Kitten TTS by KittenML is the voice engine powering this workflow. Free, open-source, offline capable.

Pipeline Overview

Step 1: Prompt Design

Create image generation prompts matching your script topic. Style and composition parameters.

Step 2: Image Generation

ComfyUI generates images using SDXL/Flux. Batch generate for each script segment.

Step 3: TTS Voiceover

Kitten TTS generates narration. Match audio timing to image count.

Step 4: Video Composition

Combine generated images with TTS audio. Add Ken Burns effect or zoom transitions.

Step 5: Post-Processing

Add captions, background music, brand overlay. Apply final color grade.

Step 6: Output

Export complete video. Ready for YouTube, TikTok, or Instagram.
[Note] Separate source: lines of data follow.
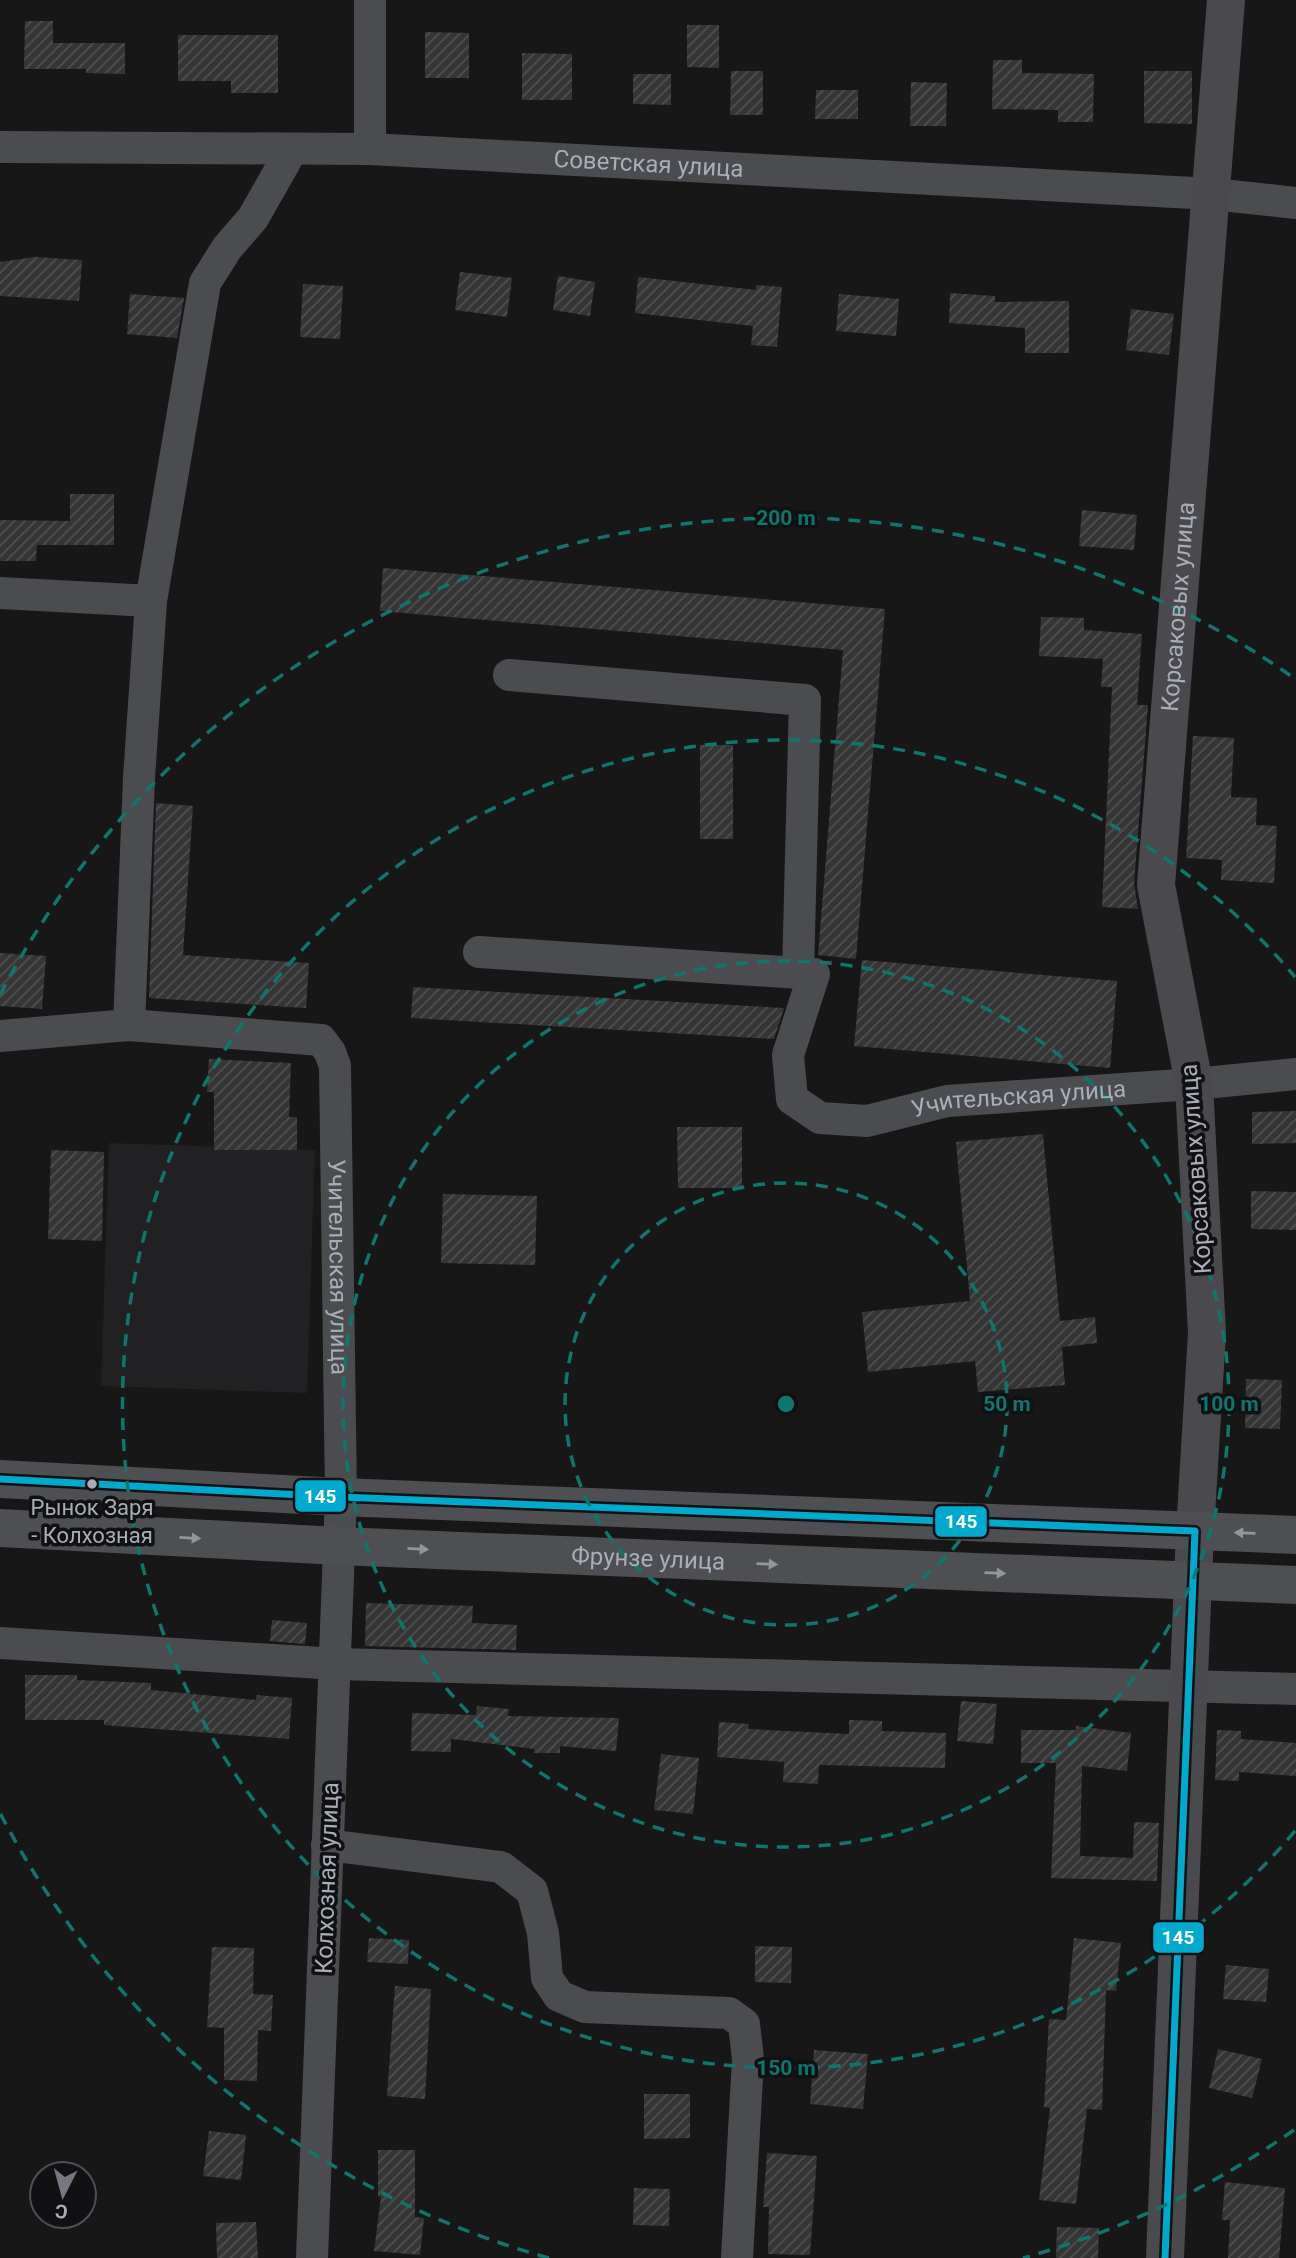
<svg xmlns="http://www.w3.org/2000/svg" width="1296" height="2258" viewBox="0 0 1296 2258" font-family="Roboto,sans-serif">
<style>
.built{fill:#212123}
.building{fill:url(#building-hatch)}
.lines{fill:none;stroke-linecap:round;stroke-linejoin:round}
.street{stroke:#4b4c50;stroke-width:32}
.secondary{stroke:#4a4a4e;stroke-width:38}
.primary{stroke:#4d4f52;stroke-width:38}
.bus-1-casing{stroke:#111113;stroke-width:12}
.bus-1{stroke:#00a9ce;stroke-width:7}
.oneway{fill:#91969e}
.ring{fill:none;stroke:#0f766e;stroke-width:3.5;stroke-dasharray:12 9}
.bus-dot{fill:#a8adb8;stroke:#111113;stroke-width:2.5}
.labels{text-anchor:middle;stroke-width:7;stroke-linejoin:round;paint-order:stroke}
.bus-label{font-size:22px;fill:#a8adb8;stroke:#111113}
.street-label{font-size:24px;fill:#a8adb8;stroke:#111113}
.centre{fill:#0f766e;stroke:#111113;stroke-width:3.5}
.ring-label{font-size:21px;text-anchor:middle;font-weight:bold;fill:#0f766e;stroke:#111113;stroke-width:7;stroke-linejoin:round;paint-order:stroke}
.line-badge{stroke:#111113;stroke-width:2.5}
.badge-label{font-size:19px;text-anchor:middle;font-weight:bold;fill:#fff}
</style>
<defs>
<pattern id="building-hatch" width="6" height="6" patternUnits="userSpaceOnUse" patternTransform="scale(1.75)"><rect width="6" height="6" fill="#353536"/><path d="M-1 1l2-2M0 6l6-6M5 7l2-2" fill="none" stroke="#4f5051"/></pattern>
</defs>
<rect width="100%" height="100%" fill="#171717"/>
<polygon class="built" points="109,1143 315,1150 307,1393 101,1386"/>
<g class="building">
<polygon points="25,21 53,21 53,43 125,43 125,74 86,73 86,69 24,69"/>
<polygon points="687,25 719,25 719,68 687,67"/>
<polygon points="425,32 469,33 469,78 425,78"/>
<polygon points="178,35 278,35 278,93 231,93 231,81 178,81"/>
<polygon points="522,53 572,54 572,100 522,100"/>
<polygon points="993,60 1022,60 1022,73 1094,74 1093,122 1058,122 1058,110 992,109"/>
<polygon points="731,71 763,71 763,115 730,115"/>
<polygon points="1144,71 1192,71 1192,124 1144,123"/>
<polygon points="633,74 671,74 671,105 633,104"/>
<polygon points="911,82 947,83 946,126 910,126"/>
<polygon points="816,90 858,90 858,119 815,119"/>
<polygon points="35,257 82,260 79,301 0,296 0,262"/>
<polygon points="460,272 512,278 507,317 455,310"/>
<polygon points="558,276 595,282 590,316 553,310"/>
<polygon points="638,277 756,290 756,285 782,287 777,347 751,345 753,326 635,313"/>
<polygon points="303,284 343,286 340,339 300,337"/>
<polygon points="950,293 995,296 995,302 1069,301 1069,353 1025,353 1025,328 949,323"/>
<polygon points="130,294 184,298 177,338 127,334"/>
<polygon points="839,294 899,299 896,336 836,331"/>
<polygon points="1131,309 1174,314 1169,355 1126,350"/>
<polygon points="70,494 114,494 114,545 37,545 36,561 0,561 0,520 70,521"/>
<polygon points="1082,510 1137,515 1134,550 1079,546"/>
<polygon points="383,568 885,609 856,959 818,955 843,650 380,611"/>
<polygon points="1041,617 1084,618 1084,630 1142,634 1137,705 1148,705 1134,883 1138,909 1102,907 1112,687 1101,687 1103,659 1039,656"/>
<polygon points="1193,736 1234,738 1231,797 1257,798 1256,825 1277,826 1274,883 1221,880 1222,860 1186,858"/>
<rect x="700" y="745" width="33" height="94"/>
<polygon points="156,803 193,806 183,955 309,963 306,1008 149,998"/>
<polygon points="0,953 46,956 42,1009 0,1006"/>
<polygon points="862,960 1117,981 1110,1068 854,1046"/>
<polygon points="413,987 784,1008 774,1039 411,1018"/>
<polygon points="209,1059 291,1063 289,1117 297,1117 297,1150 214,1150 214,1092 207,1092"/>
<polygon points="1296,1111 1296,1143 1252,1144 1252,1112"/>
<polygon points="677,1127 742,1127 742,1188 678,1188"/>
<polygon points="1043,1134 1060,1321 1095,1317 1097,1343 1062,1347 1065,1385 978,1392 975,1361 868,1372 862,1312 970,1301 956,1142"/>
<polygon points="51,1150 104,1152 102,1241 48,1239"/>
<polygon points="1251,1191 1296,1192 1296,1230 1251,1229"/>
<polygon points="443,1194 537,1196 535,1265 441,1263"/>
<polygon points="1246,1379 1282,1380 1280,1429 1245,1428"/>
<polygon points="366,1603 473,1606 472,1623 517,1625 516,1650 365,1646"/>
<polygon points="272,1620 307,1623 305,1644 270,1641"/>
<polygon points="25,1675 77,1675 77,1680 151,1683 151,1690 256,1700 257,1695 292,1698 289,1739 104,1725 104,1720 25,1720"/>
<polygon points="961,1701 997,1704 993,1744 957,1741"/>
<polygon points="477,1706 509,1709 508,1716 619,1718 616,1751 560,1746 560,1753 534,1753 534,1749 451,1739 451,1752 411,1751 412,1713 476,1715"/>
<polygon points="849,1720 882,1721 882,1731 946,1733 945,1768 819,1765 818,1784 783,1782 784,1762 717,1757 719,1722 749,1724 748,1729 849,1734"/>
<polygon points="1076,1726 1131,1733 1127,1771 1082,1766 1080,1856 1133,1858 1134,1822 1159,1823 1157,1881 1051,1878 1056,1763 1021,1763 1021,1730 1076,1730"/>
<polygon points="1217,1730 1241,1731 1241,1739 1296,1743 1296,1776 1239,1772 1239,1781 1215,1780"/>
<polygon points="661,1754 699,1758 693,1814 654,1810"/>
<polygon points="369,1938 409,1940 408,1964 367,1962"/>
<polygon points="1074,1938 1121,1943 1116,1991 1106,1990 1102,2110 1087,2109 1076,2204 1039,2200 1050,2108 1044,2107 1049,2019 1066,2020"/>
<polygon points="755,1946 792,1947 791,1983 755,1982"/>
<polygon points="212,1947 254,1948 253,1994 273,1995 271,2031 258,2030 257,2081 224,2080 224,2028 207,2027"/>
<polygon points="1226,1965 1269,1969 1266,2002 1223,1999"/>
<polygon points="395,1986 431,1989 425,2099 387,2096"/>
<polygon points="1218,2049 1262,2059 1252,2098 1209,2088"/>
<polygon points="814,2050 868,2054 863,2109 810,2104"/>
<polygon points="644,2094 690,2094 690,2138 644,2139"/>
<polygon points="209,2131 246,2135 241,2180 203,2176"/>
<polygon points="378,2150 415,2150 415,2217 424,2218 420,2255 374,2251 381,2197 378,2196"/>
<polygon points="767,2153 817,2156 810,2255 768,2254 769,2207 763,2207"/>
<polygon points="1225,2182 1285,2188 1279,2258 1228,2258 1230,2220 1222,2220"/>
<polygon points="634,2188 670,2189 669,2226 633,2225"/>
<polygon points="256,2222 258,2258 217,2258 216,2223"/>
<polygon points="1057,2227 1099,2228 1098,2258 1056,2258"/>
</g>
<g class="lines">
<g class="street">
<polyline points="370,0 370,149"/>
<path id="s1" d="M0,147L370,149L1212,194L1296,203"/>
<polyline points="0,593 151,601"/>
<polyline points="509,675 805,700 798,973"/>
<path id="s2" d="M479,952L814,974L788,1055L792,1099L820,1118L867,1121L947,1101L1194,1084L1296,1074"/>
<polyline points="129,1025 139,778 151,601 205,283 227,248 253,218 291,151"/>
<path id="s3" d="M0,1036L129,1025L321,1040L330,1052L335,1066L341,1497L312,2258"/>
<polyline points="0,1643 337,1664 1296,1689"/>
<polyline points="327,1845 501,1867 532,1891 543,1933 547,1978 559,1996 585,2007 729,2013 744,2024 748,2059 737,2258"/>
</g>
<path class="secondary" id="s4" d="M1165,2258L1195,1531L1207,1333L1194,1084L1156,885L1226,0"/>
<g class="primary">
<polyline points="0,1479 341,1497 1296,1535"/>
<path id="s5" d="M0,1528L339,1546L1296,1585"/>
</g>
<g class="bus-1-casing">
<polyline id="bus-1" points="0,1479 341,1497 1195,1531 1165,2258"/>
</g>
<use href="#bus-1" class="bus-1"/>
</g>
<defs><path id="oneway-solid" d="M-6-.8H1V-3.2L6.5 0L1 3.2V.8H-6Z" transform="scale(1.75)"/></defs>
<g class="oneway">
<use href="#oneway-solid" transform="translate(1245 1533) rotate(-178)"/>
<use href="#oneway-solid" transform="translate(190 1538) rotate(3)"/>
<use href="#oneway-solid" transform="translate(418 1549) rotate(3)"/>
<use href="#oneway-solid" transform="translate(767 1564) rotate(2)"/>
<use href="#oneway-solid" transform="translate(995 1573) rotate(2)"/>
</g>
<g class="ring">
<circle cx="786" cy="1404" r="221"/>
<circle cx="786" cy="1404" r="443"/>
<path d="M1295 1831A664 664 0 1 1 1295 977"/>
<path d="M1294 2130A886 886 0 0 1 1023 2258M549 2258A886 886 0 0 1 0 1813M0 995A886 886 0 0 1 1294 678"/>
</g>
<circle class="bus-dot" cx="92" cy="1484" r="6"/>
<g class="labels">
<g class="bus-label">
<text x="92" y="1515">Рынок Заря<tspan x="92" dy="28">- Колхозная</tspan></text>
</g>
<g class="street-label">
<text dy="8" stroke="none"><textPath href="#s1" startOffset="649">Советская улица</textPath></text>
<text dy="8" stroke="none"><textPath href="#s4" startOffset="1657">Корсаковых улица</textPath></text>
<text dy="8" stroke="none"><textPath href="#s2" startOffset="700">Учительская улица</textPath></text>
<text transform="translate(1196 1169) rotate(-94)" y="8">Корсаковых улица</text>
<text dy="8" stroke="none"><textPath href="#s3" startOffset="553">Учительская улица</textPath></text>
<text dy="8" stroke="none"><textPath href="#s5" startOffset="649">Фрунзе улица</textPath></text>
<text transform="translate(327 1878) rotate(-88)" y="8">Колхозная улица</text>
</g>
</g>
<circle cx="786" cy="1404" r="10" class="centre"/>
<g class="ring-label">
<text x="786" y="525">200 m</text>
<text x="1007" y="1411">50 m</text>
<text x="1229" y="1411">100 m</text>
<text x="786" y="2075">150 m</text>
</g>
<g class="line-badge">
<rect x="294" y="1479" width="53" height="34" rx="7" fill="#00a9ce"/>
<rect x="934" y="1505" width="54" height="33" rx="7" fill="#00a9ce"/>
<rect x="1152" y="1921" width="53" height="33" rx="7" fill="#00a9ce"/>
</g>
<g class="badge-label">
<text x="320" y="1503">145</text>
<text x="961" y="1528">145</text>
<text x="1178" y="1944">145</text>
</g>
<g transform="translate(63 2195) rotate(186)"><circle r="33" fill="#111113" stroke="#4d4f55" stroke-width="2"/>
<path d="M0-5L12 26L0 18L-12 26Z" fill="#757880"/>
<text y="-10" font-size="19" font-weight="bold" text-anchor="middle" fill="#a8adb8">С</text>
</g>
</svg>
Key Tools in This Pipeline

  • Kitten TTS: Voice generation (free, offline, 8 voices)
  • Python: Automation and batch processing
  • Video Editor: Final assembly and effects

Quick Start Code

from kittentts import KittenTTS
model = KittenTTS("KittenML/kitten-tts-mini-0.8")

# Generate voiceover for pipeline
model.generate_to_file("Your script text here.", "output.wav", voice="Jasper")
print("Voiceover ready for next pipeline step!")